MATERIAL FOR THIS TASK:
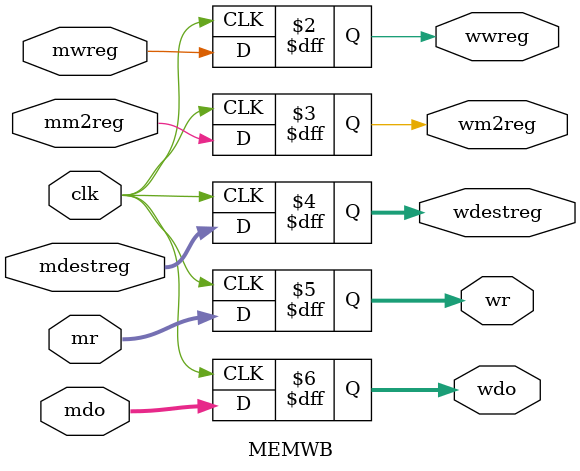
<source format=v>
`timescale 1ns / 1ps


module MEMWB(

    // Transfers data from MEM to WB stage.
    
    // INPUTS: Memory Access (MEM) Stage

    input wire clk,                                 // Clock
    input wire mwreg,                               // mwreg == 1: Write Date to Register
    input wire mm2reg,                              // mm2reg == 1: Write from Memory to Register (Load)
    input wire [4:0] mdestreg,                      // Destination Register
    input wire [31:0] mr,                           // Address in Data Memory
    input wire [31:0] mdo,                          // Data Read from Data Memory
    
    // OUTPUTS: Writeback (WB) Stage
    
    output reg wwreg,                               // wwreg == 1: Write Date to Register
    output reg wm2reg,                              // wm2reg == 1: Write from Memory to Register (Load)
    output reg [4:0] wdestreg,                      // Destination Register
    output reg [31:0] wr,                           // Address in Data Memory
    output reg [31:0] wdo                           // Data Read from Data Memory

    );
    
    always @(posedge clk) begin                     // Positive Clock Edge Trigger (0 -> 1)
    
        wwreg <= mwreg;
        wm2reg <= mm2reg;
        wdestreg <= mdestreg;
        wr <= mr;
        wdo <= mdo;
    
    end
    
endmodule

</source>
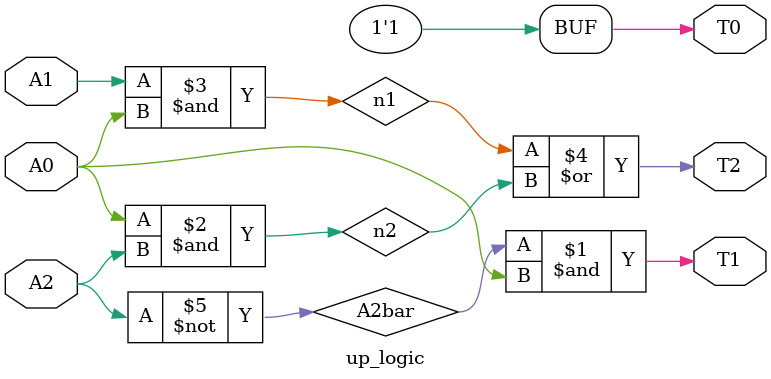
<source format=sv>
module up_logic (input logic A0,A1,A2,output logic T0,T1,T2);
//invertor
not not1 (A2bar,A2);
//for T0
assign T0=1;
//for T1
and andT1 (T1,A2bar,A0);
//for T2
and andT22 (n2,A0,A2);
and andT21 (n1,A1,A0);
or orT2 (T2,n1,n2);
endmodule 
</source>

EXERCISE REQUIREMENTS:
In case the records contain pictures, keep those out and repeat the rest exactly.

RESPONSE AREA:
<source format=v>
`timescale 1ns / 1ps


module MEMWB(

    // Transfers data from MEM to WB stage.
    
    // INPUTS: Memory Access (MEM) Stage

    input wire clk,                                 // Clock
    input wire mwreg,                               // mwreg == 1: Write Date to Register
    input wire mm2reg,                              // mm2reg == 1: Write from Memory to Register (Load)
    input wire [4:0] mdestreg,                      // Destination Register
    input wire [31:0] mr,                           // Address in Data Memory
    input wire [31:0] mdo,                          // Data Read from Data Memory
    
    // OUTPUTS: Writeback (WB) Stage
    
    output reg wwreg,                               // wwreg == 1: Write Date to Register
    output reg wm2reg,                              // wm2reg == 1: Write from Memory to Register (Load)
    output reg [4:0] wdestreg,                      // Destination Register
    output reg [31:0] wr,                           // Address in Data Memory
    output reg [31:0] wdo                           // Data Read from Data Memory

    );
    
    always @(posedge clk) begin                     // Positive Clock Edge Trigger (0 -> 1)
    
        wwreg <= mwreg;
        wm2reg <= mm2reg;
        wdestreg <= mdestreg;
        wr <= mr;
        wdo <= mdo;
    
    end
    
endmodule

</source>
<source format=sv>
module up_logic (input logic A0,A1,A2,output logic T0,T1,T2);
//invertor
not not1 (A2bar,A2);
//for T0
assign T0=1;
//for T1
and andT1 (T1,A2bar,A0);
//for T2
and andT22 (n2,A0,A2);
and andT21 (n1,A1,A0);
or orT2 (T2,n1,n2);
endmodule 
</source>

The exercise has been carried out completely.